↓↓↓

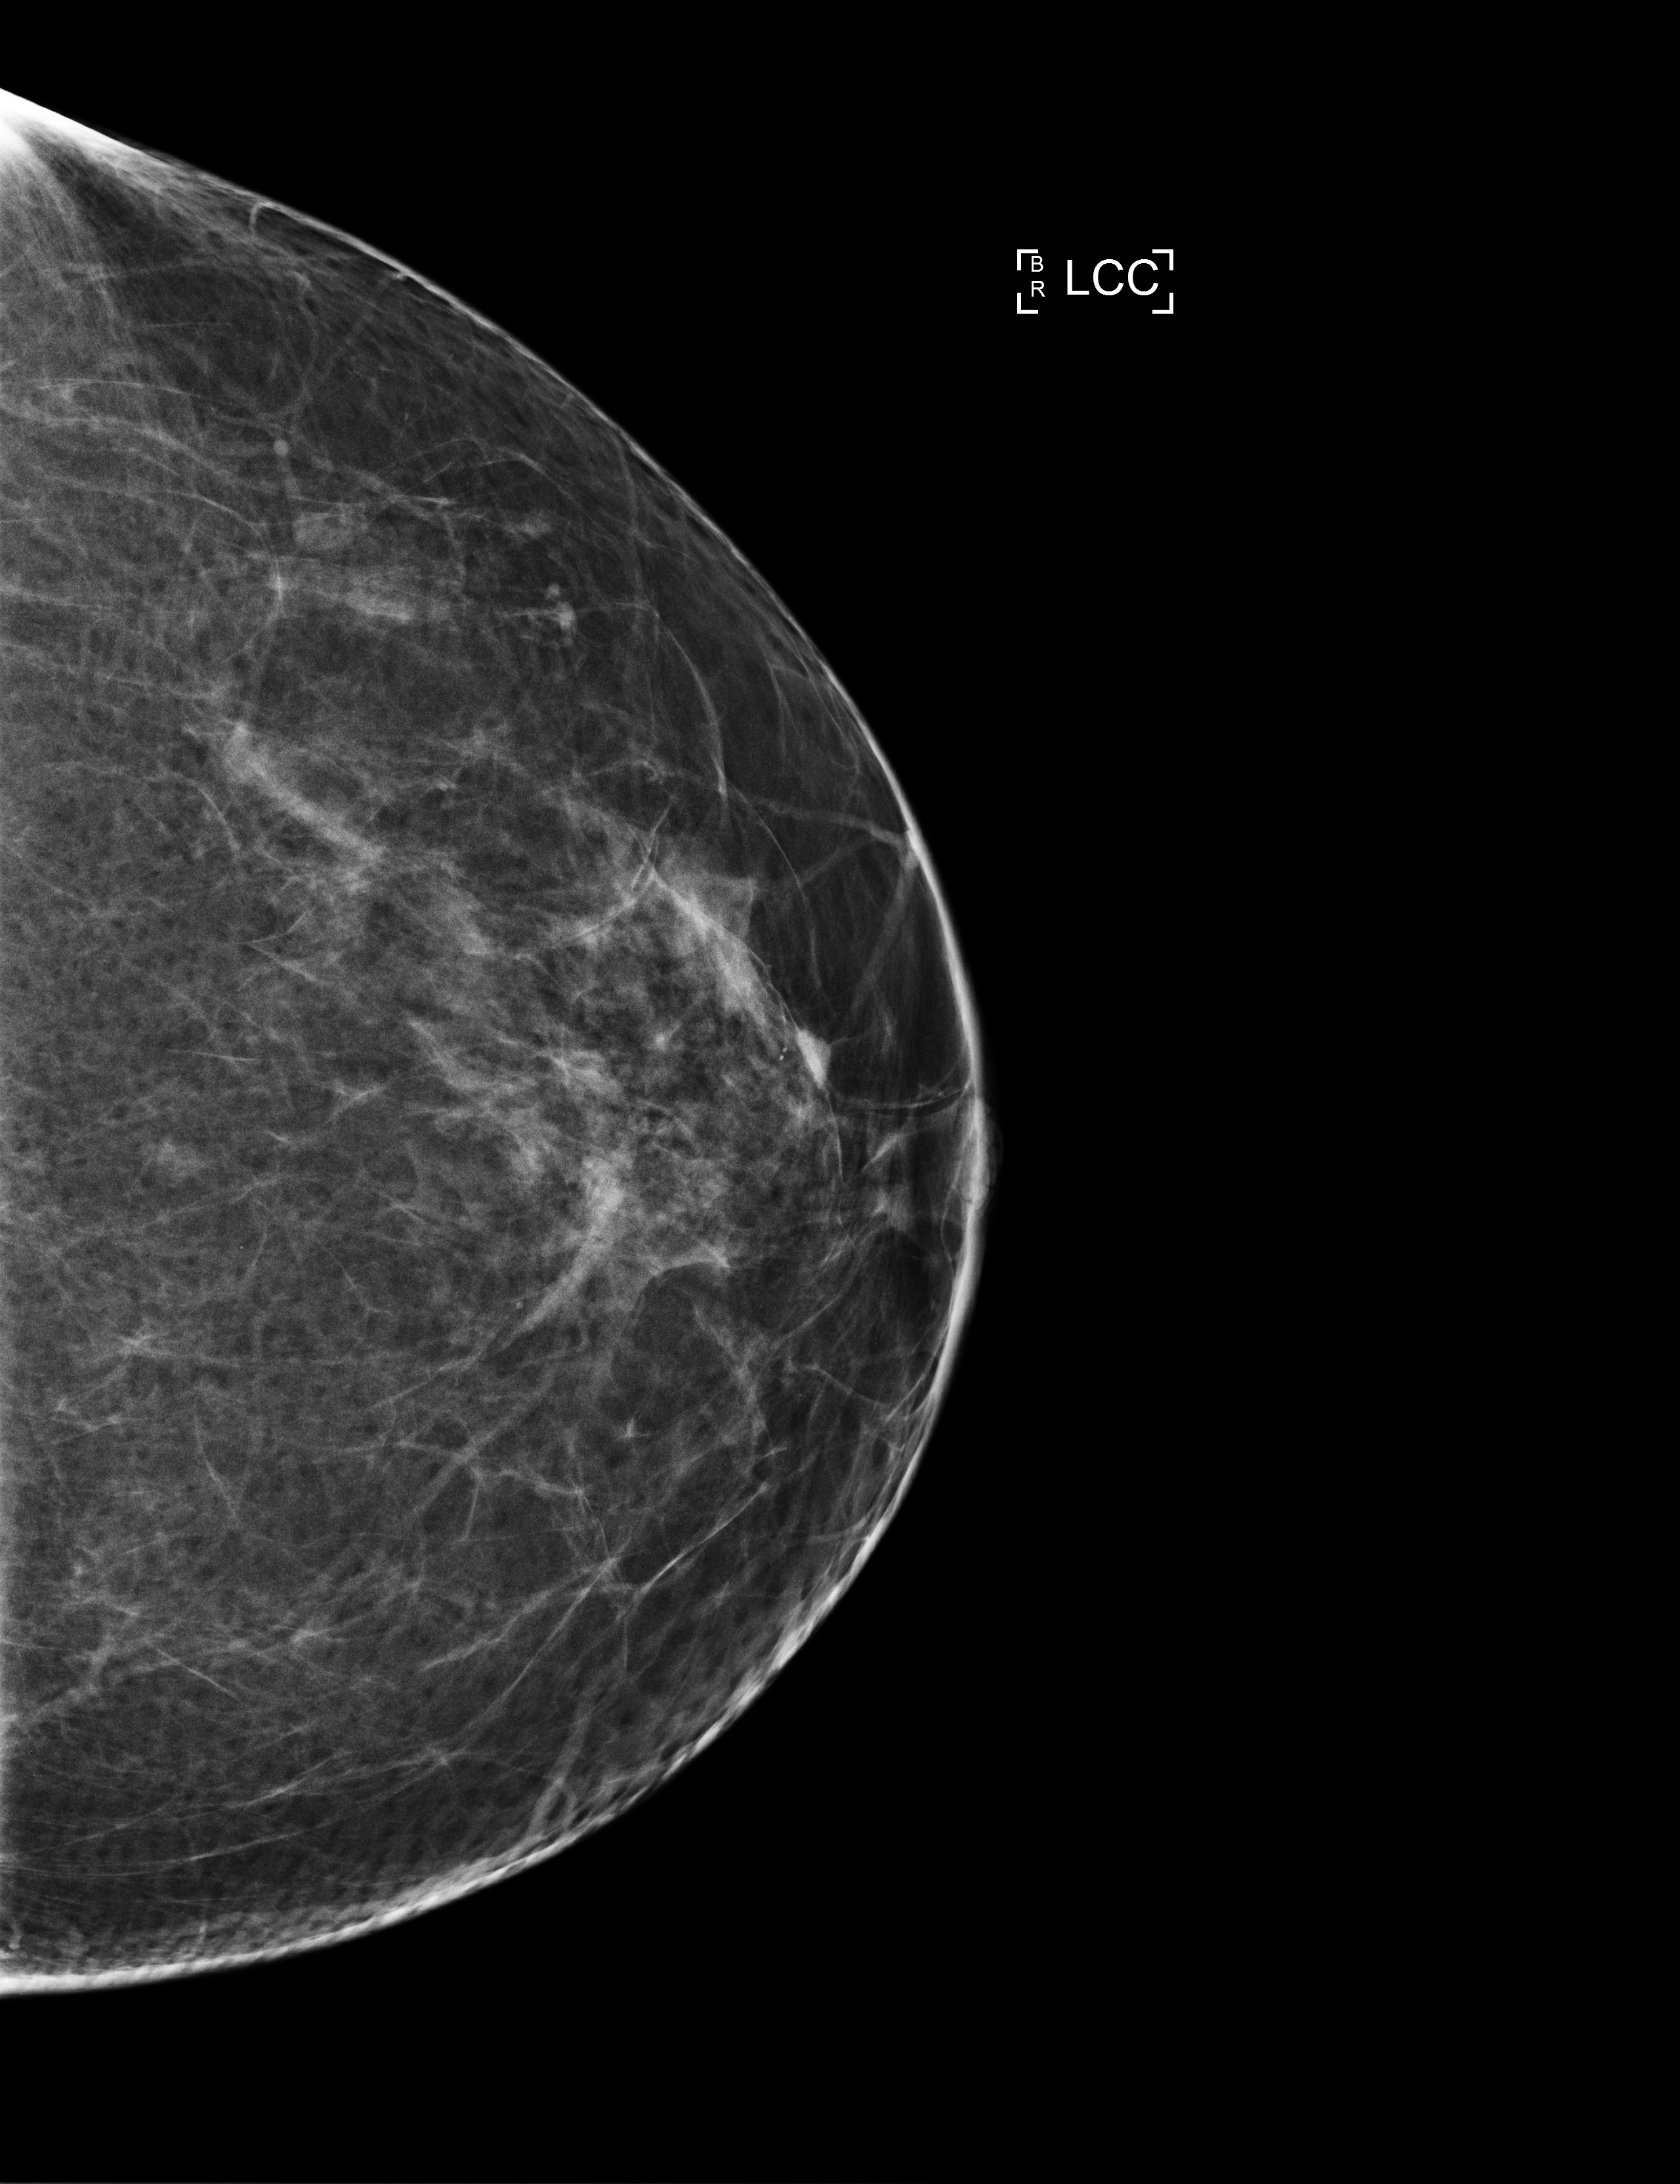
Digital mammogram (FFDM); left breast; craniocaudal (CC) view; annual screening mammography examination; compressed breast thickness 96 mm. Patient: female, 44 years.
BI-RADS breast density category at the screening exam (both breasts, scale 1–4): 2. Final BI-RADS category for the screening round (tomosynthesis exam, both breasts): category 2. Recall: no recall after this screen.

↑↑↑
↓↓↓

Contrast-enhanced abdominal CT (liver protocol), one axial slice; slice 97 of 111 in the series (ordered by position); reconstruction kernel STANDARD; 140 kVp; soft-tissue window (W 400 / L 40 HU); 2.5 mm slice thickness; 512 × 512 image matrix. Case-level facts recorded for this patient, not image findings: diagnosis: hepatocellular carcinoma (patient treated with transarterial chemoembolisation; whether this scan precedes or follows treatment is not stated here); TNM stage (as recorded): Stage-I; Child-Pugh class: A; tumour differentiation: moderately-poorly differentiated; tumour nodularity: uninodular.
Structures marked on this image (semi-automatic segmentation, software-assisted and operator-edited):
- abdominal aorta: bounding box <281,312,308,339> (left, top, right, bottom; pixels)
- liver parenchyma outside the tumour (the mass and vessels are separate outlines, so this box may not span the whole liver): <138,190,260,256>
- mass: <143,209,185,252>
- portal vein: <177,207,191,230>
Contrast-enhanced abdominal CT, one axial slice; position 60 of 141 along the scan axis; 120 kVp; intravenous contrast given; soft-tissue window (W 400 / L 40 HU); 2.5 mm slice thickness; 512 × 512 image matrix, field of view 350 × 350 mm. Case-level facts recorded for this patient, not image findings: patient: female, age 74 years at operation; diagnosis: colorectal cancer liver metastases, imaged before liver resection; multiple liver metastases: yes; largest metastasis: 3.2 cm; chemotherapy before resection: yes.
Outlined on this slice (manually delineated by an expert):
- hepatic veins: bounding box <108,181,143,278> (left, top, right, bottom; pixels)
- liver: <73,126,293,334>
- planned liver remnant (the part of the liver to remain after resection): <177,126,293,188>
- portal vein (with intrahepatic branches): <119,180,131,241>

↑↑↑
↓↓↓

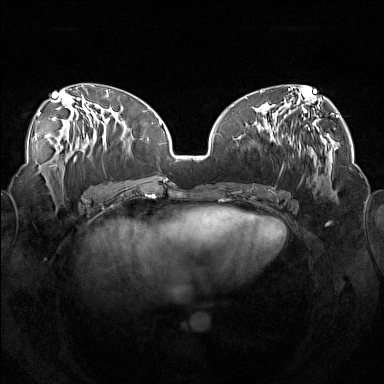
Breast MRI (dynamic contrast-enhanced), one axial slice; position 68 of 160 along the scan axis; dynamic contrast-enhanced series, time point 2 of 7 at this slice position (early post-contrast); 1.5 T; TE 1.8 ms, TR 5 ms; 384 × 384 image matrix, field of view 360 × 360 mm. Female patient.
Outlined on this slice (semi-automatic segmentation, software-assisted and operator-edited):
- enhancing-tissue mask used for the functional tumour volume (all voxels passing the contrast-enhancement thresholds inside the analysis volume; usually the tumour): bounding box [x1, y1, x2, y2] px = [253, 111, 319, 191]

↑↑↑

THE PROBLEM: For this task, write out exactly the lines of the entries above, starting at the line with "- liver parenchyma" and ending at the line with "- portal vein (with", both included, and no others.

SOLUTION FOR THIS PROBLEM:
- liver parenchyma outside the tumour (the mass and vessels are separate outlines, so this box may not span the whole liver): <138,190,260,256>
- mass: <143,209,185,252>
- portal vein: <177,207,191,230>
Contrast-enhanced abdominal CT, one axial slice; position 60 of 141 along the scan axis; 120 kVp; intravenous contrast given; soft-tissue window (W 400 / L 40 HU); 2.5 mm slice thickness; 512 × 512 image matrix, field of view 350 × 350 mm. Case-level facts recorded for this patient, not image findings: patient: female, age 74 years at operation; diagnosis: colorectal cancer liver metastases, imaged before liver resection; multiple liver metastases: yes; largest metastasis: 3.2 cm; chemotherapy before resection: yes.
Outlined on this slice (manually delineated by an expert):
- hepatic veins: bounding box <108,181,143,278> (left, top, right, bottom; pixels)
- liver: <73,126,293,334>
- planned liver remnant (the part of the liver to remain after resection): <177,126,293,188>
- portal vein (with intrahepatic branches): <119,180,131,241>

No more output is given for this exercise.